Изменить размер шрифта - +
В темном дверном проеме возник худой высокий юноша, с вытянутой вперед, как у птицы, продолговатой головкой. В лиловом халате тонкого шелка, пожолклые руки с длинными сомкнутыми пальцами сложены одна поверх другой на груди. Вид у него был совсем не сонный, а небольшие, темные, удивительно живые глаза добродушно улыбались.

— Что еще стряслось? — спросил он с английским акцентом, наслаивающимся на польский. — Наш окаянный дуэлянт опять не оставляет нам покоя?

— Не вполне так, — сказал Чарльз: он и рад был услышать английскую речь, и поразился самой речи, — но и утверждать, что он затих, тоже нельзя. Мы пили коньяк. Я Чарльз Аптон.

— Тадеуш Мей, — представился поляк и выскользнул в коридор, бесшумно притворив за собой дверь.

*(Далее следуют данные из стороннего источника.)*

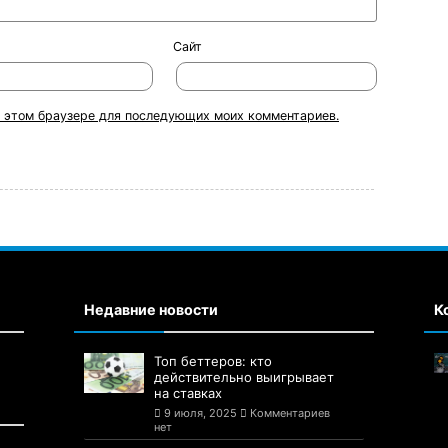
Сайт
 в этом браузере для последующих моих комментариев.
Недавние новости
К
Топ беттеров: кто
действительно выигрывает
на ставках
9 июля, 2025
Комментариев
нет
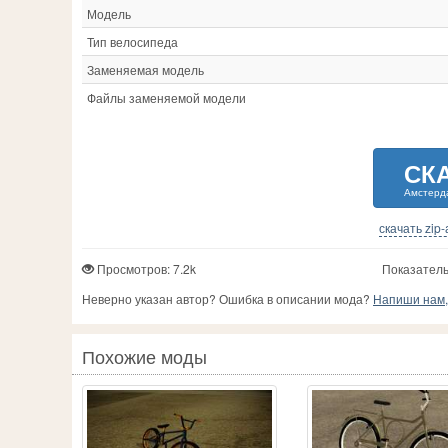
Модель
Тип велосипеда
Заменяемая модель
Файлы заменяемой модели
СК
Амстерд
скачать zip
Просмотров: 7.2k
Показатель
Неверно указан автор? Ошибка в описании мода?
Напиши нам, 
Похожие моды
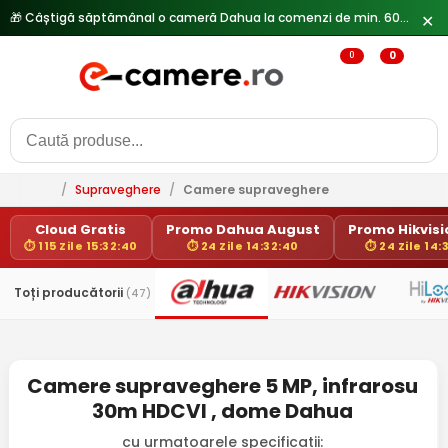
✕
0
0
/
Supraveghere
/
Camere supraveghere
Cloud Gratis
Promo Dahua August
Promo Hikvisio
⏱ 115 Zile 15:32:40
⏱ 24 Zile 14:32:40
⏱ 24 Zile 14:
Toți producătorii
(47)
Camere supraveghere 5 MP, infrarosu
30m HDCVI , dome Dahua
cu urmatoarele specificatii:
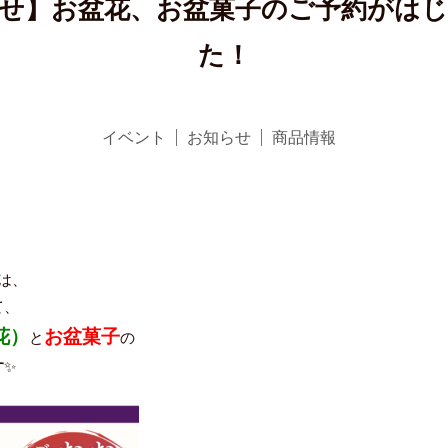
せ】お盆花、お盆菓子のご予約がは
た！
イベント
お知らせ
商品情報
は、
て、
花）
お盆菓子
と
の
す
✨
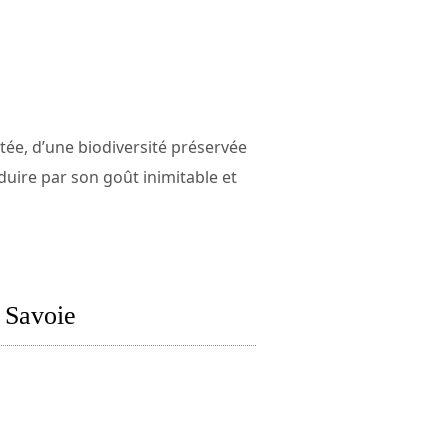
tée, d’une biodiversité préservée
duire par son goût inimitable et
 Savoie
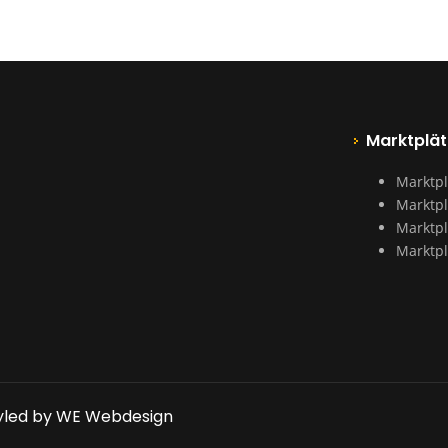
Marktplät
Marktpl
Marktpl
Marktpl
Marktpl
yled by WE Webdesign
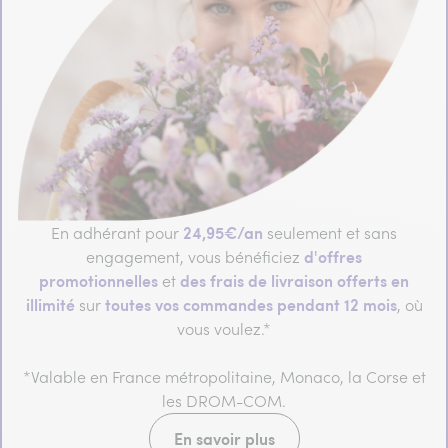
24,95€/an
En adhérant pour
seulement et sans
d'offres
engagement, vous bénéficiez
promotionnelles
des frais de livraison offerts en
et
illimité
toutes vos commandes pendant 12 mois
sur
, où
vous voulez.*
*Valable en France métropolitaine, Monaco, la Corse et
les DROM-COM.
En savoir plus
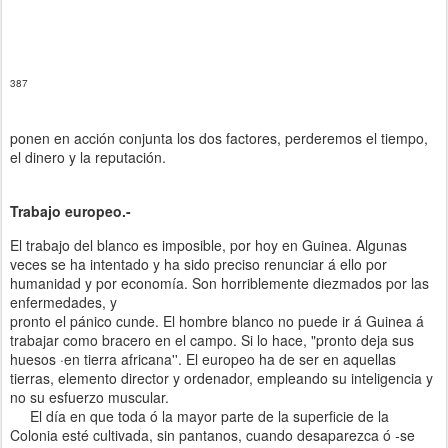
387
ponen en acción conjunta los dos factores, perderemos el tiempo,
el dinero y la reputación.
Trabajo europeo.-
El trabajo del blanco es imposible, por hoy en Guinea. Algunas
veces se ha intentado y ha sido preciso renunciar á ello por
humanidad y por economía. Son horriblemente diezmados por las
enfermedades, y
pronto el pánico cunde. El hombre blanco no puede ir á Guinea á
trabajar como bracero en el campo. Si lo hace, "pronto deja sus
huesos ·en tierra africana''. El europeo ha de ser en aquellas
tierras, elemento director y ordenador, empleando su inteligencia y
no su esfuerzo muscular.
El día en que toda ó la mayor parte de la superficie de la
Colonia esté cultivada, sin pantanos, cuando desaparezca ó -se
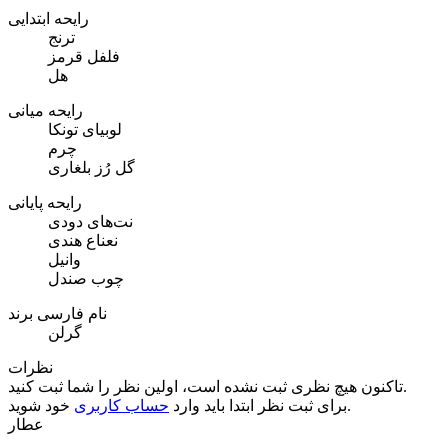
رایحه ابتدایی
ترنج
فلفل قرمز
هل
رایحه میانی
لوبیای تونکا
چرم
گل رُز بلغاری
رایحه پایانی
نت‌های دودی
نعناع هندی
وانیل
چوب صندل
نام فارسی برند
گرلن
نظرات
تاکنون هیچ نظری ثبت نشده است، اولین نظر را شما ثبت کنید.
خود شوید.
برای ثبت نظر ابتدا باید وارد
حساب کاربری
عطار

Тихим голосом, почти шепотом, он непринужденно продолжил: — Я поляк, хотя моя фамилия и может ввести в заблуждение. Бабка неосмотрительно вышла замуж за австрийца. Остальные члены семьи — вот счастливчики! — носят фамилии типа Замойский.

Едва они вошли к Хансу, как Тадеуш тут же перешел на немецкий:

— Да, да, прелесть что за шрам будет. — Он склонился над Хансом, с видом знатока разглядывая рану. — Все идет как нельзя лучше.

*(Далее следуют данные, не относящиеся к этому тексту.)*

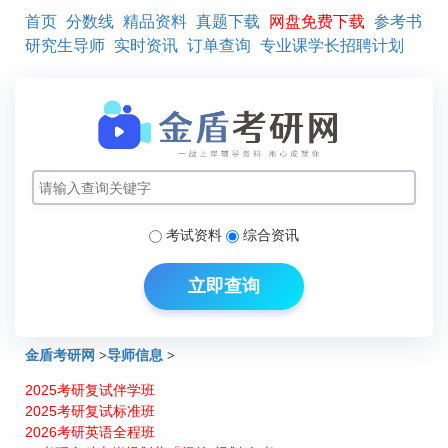
首页
分数线
精品资料
真题下载
网盘免费下载
参考书
研究生导师
实时资讯
订单查询
专业课学长招聘计划
考试资料
综合资讯
立即查询
金盾考研网
>
导师信息
>
2025考研复试伴学班
西藏藏医学院硕士研究生导师介绍：尼玛次仁
2025考研复试标准班
2026考研英语全程班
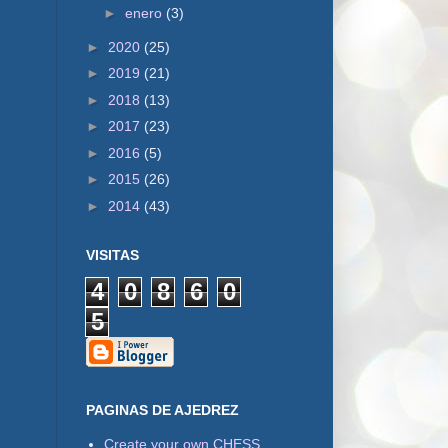
►
enero
(3)
►
2020
(25)
►
2019
(21)
►
2018
(13)
►
2017
(23)
►
2016
(5)
►
2015
(26)
►
2014
(43)
VISITAS
4
0
8
6
0
5
PAGINAS DE AJEDREZ
Create your own CHESS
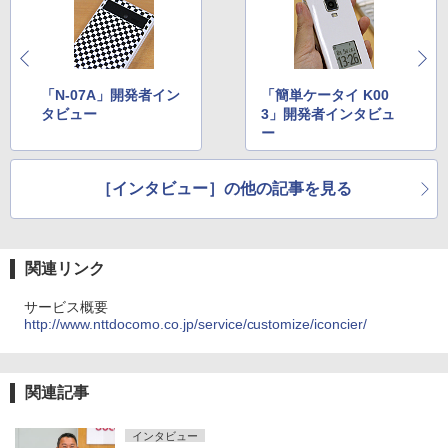
「N-07A」開発者イン
「簡単ケータイ K00
タビュー
3」開発者インタビュ
ー
［インタビュー］の他の記事を見る
関連リンク
サービス概要
http://www.nttdocomo.co.jp/service/customize/iconcier/
関連記事
インタビュー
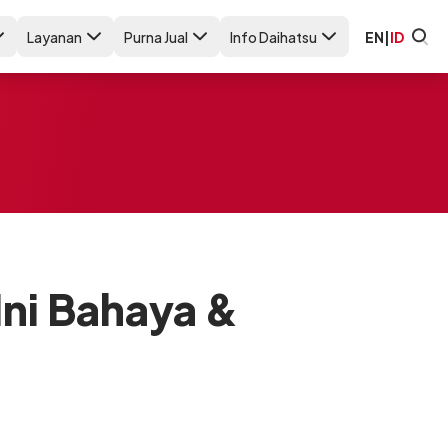
Layanan
Purna Jual
Info Daihatsu
EN
|
ID
Ini Bahaya &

— Останется навек, — сказал Ханс.

На его лице проступило совершенно ошарашившее Чарльза выражение. Лицо его менялось медленно, но основательно, как меняется освещение, хотя ни веки, ни один его мускул при этом не шелохнулись. Выражение это прорвалось изнутри, из тайного укрытия, служившего Хансу подлинным обиталищем; в нем мешались чванство и радость, непередаваемая суетность и самодовольство. Сам Ханс не двигался, двигателем, вытолкнувшим это выражение на поверхность, была его сокровенная натура. Чарльз подумал: «Его надо писать только так, иначе не передать сущности». Тадеуш вел разговор негромко, любезно, переходя с французского на немецкий. У Чарльза просто в голове не укладывалось, как можно так свободно говорить на разных языках. Он напряженно прислушивался, но Тадеуш, скупо жестикулируя рукой со стаканом, похоже, вел довольно бессодержательный разговор, хотя Ханс тоже слушал его внимательно.

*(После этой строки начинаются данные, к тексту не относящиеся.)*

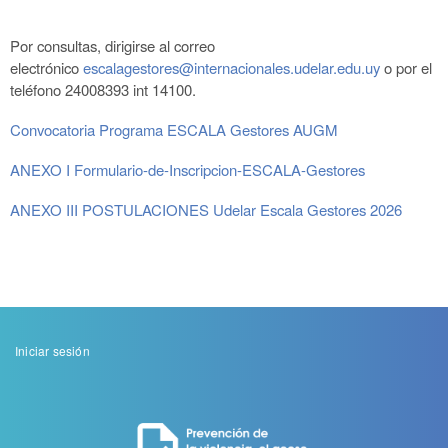
Por consultas, dirigirse al correo
electrónico
escalagestores@internacionales.udelar.edu.uy
o por el
teléfono 24008393 int 14100.
Convocatoria Programa ESCALA Gestores AUGM
ANEXO I Formulario-de-Inscripcion-ESCALA-Gestores
ANEXO III POSTULACIONES Udelar Escala Gestores 2026
Menu
Iniciar sesión
de
cuenta
de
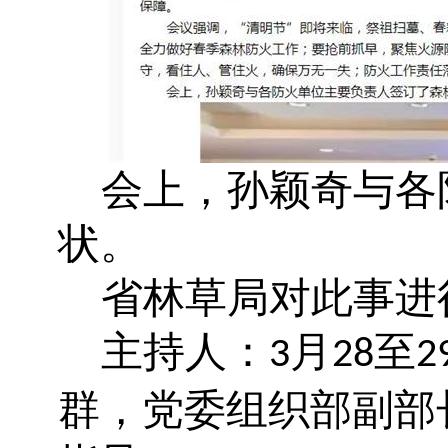
会上，孙颖奇与各
状。
省林草局对此事进
主持人：
月
至
3
28
2
群，党委组织部副部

Чарльз счел, что не обязан принимать участие в беседе, и попытался вообразить Ханса в Париже с этим его шрамом. Вообразить его в Америке, в захолустном городишке, вроде, скажем, Сан-Антонио, с этим его шрамом. Предположим, в Париже разберутся, что к чему, ну а как его воспримут в глуши Техаса, в Сан-Антонио? Подумают, что он ввязался в поножовщину, скорее всего с мексиканцем, или попал в автомобильную катастрофу. Подумают: экая жалость, такой видный парень и так изуродовался — из деликатности постараются не упоминать о шраме, будут отводить от него глаза. Да и в Париже, как представлялось Чарльзу, у тех, кто поймет, что это за шрам, он вызовет явное неодобрение. Ханс для них будет всего-навсего одним из тех немцев, которые норовят разбередить полученный на дуэли шрам, чтобы кривой, иссиня-багровый рубец остался навек. Тут до него дошло, что лишь в этой стране Ханс может чваниться и своим шрамом, и тем, как он его заработал. Только здесь его поймут, только здесь его шрам не сочтут несчастьем или позором. Прислушиваясь к неумолчной болтовне Тадеуша, Чарльз следил за Хансом, и мысль его ходила по кругу, безуспешно стараясь вырваться из него. Такой здесь обычай, только и всего. Так и надо к этому относиться, больше ничего не остается. Но у Чарльза в целом мире не было, нет и не будет друга, который, повстречай он Ханса, не спросил бы потом Чарльза с глазу на глаз: «Где этот парень заполучил такой шрам?» Если не считать Куно. Но Куно ни о чем подобном ему не рассказывал. Куно рассказывал, что на улице перед офицерами положено посторониться, иначе тебя столкнут с дороги, во время прогулок они с матерью всегда сходили на мостовую и пропускали офицеров.